Now, it might seem a bit overly ambitious to guess the wavefunction
of the entire universe, since we haven't even seen the whole thing
yet. And indeed, if someone claims to know the wavefunction of the
whole universe, you might think they were claiming to know
everything that has happened or will happen. Which naturally led
Gell-Mann to ask Hartle: "If you know the wavefunction of the
universe, why aren't you rich yet?"
But the funny thing about quantum theory is that, thanks to the
uncertainty principle, you can know the wavefunction of the universe,
and still be completely clueless as to which horse will win at the races
tomorrow, or even how many planets orbit the sun.

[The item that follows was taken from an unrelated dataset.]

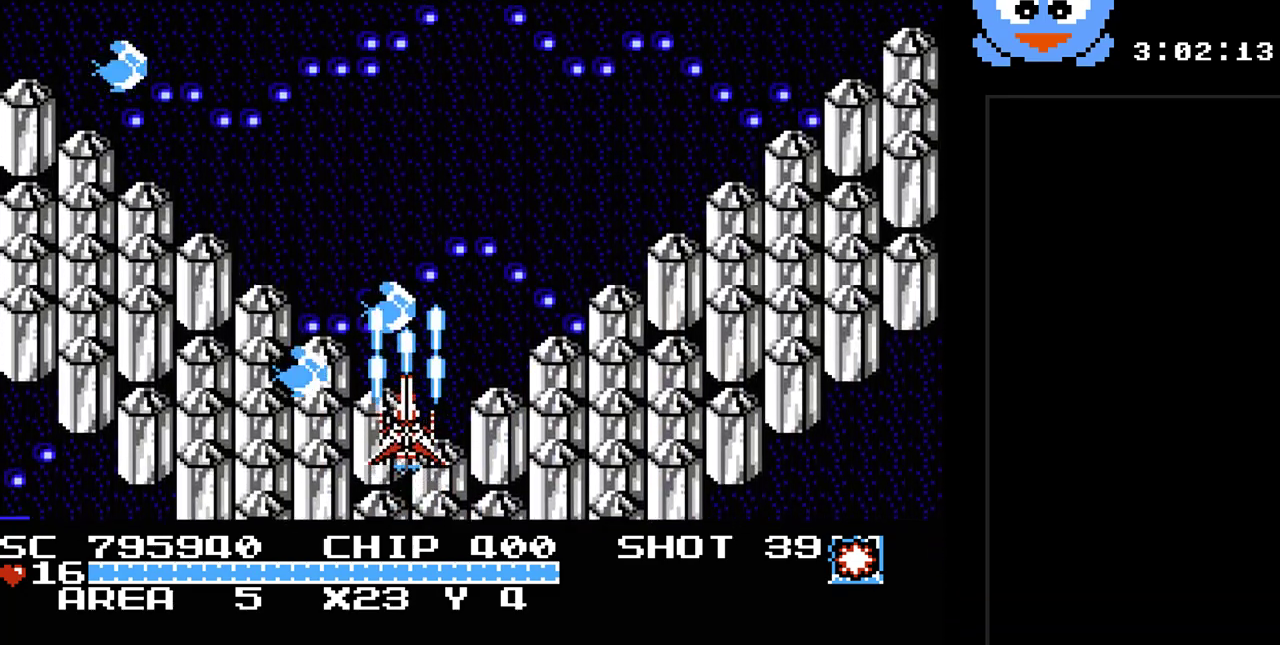
{"buttons": ["Y", "DPAD_UP", "DPAD_RIGHT"], "events": [[17, "DPAD_DOWN", "down"], [150, "DPAD_DOWN", "up"], [250, "DPAD_RIGHT", "down"], [500, "DPAD_UP", "down"]]}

That will either make sense to you, or it won't, and I'm not sure
anything *short* I might write will help you understand it if you don't
already. A full explanation of this business would lead me down paths
I don't want to tread just now - right into that morass they call "the
interpretation of quantum mechanics".
So instead of worrying too much about what it would *mean* to
know the wavefunction of the universe, let me just explain Hartle and
Hawking's formula for it. Mind you, this formula may or may not be
correct, or even rigorously well-defined - there's been a lot of
argument about it in the physics literature. However, it's pretty cool,
and definitely worth knowing.
Here things get a wee bit more technical. Suppose that space is a 3sphere, say X. The classical configuration space of general relativity is
the space of metrics on X. The wavefunction of the universe should
be some complex-valued function on this classical configuration
space. And here's Hartle and Hawking's formula for it:
psi(q) = integral exp(-S(g)/hbar) dg g|X = q
Now you can wow your friends by writing down this formula and
saying "Here's the wavefunction of the universe!"
But, what does it mean?
Well, the integral is taken over Riemannian metrics g on a 4-ball
whose boundary is X, but we only integrate over metrics that restrict
to a given metric q on X - that's what I mean by writing g|X = q. The
quantity S(g) is the Einstein-Hilbert action of the metric g - in other
words, the integral of the Ricci scalar curvature of g over the 4-ball.
Finally, of course, hbar is Planck's constant.
The idea is that, formally at least, this wavefunction is a solution of
the Wheeler-DeWitt equation, which is the basic equation of quantum
gravity (see "week43").
The measure "dg" is, unfortunately, ill-defined! In other words, one
needs to use lots of clever tricks to extract physics from this formula,
as usual for path integrals. But one can do it, and Hawking and others
have spent a lot of time ever since 1983 doing exactly this. This led to
a subject called "quantum cosmology".
I should add that there are lots of ways to soup up the basic HartleHawking formula. If we have other fields around besides gravity, we
just throw them into the action in the action in the obvious way and
integrate over them too. If our manifold X representing space is not a
3-sphere, we can pick some other 4-manifold having it as boundary.
If we can't make up our mind which 4-manifold to use, we can try a
"sum over topologies", summing over all 4-manifolds with X as
boundary. We can do this even when X is a 3-sphere, actually - but
it's a bit controversial whether we should, and also whether the sum
converges.
Well, there's a lot more to say, like what the physical interpretation of
the Hartle-Hawking formula is, and what predicts. It's actually quite
cool - in a sense, it says that the universe tunnelled into being out of
nothingness! But that sounds like a bunch of nonsense - the sort of
fluff they write on the front of science magazines to sell copies. To
really explain it takes quite a bit more work. And unfortunately, it's
just about dinner-time, so I want to stop now.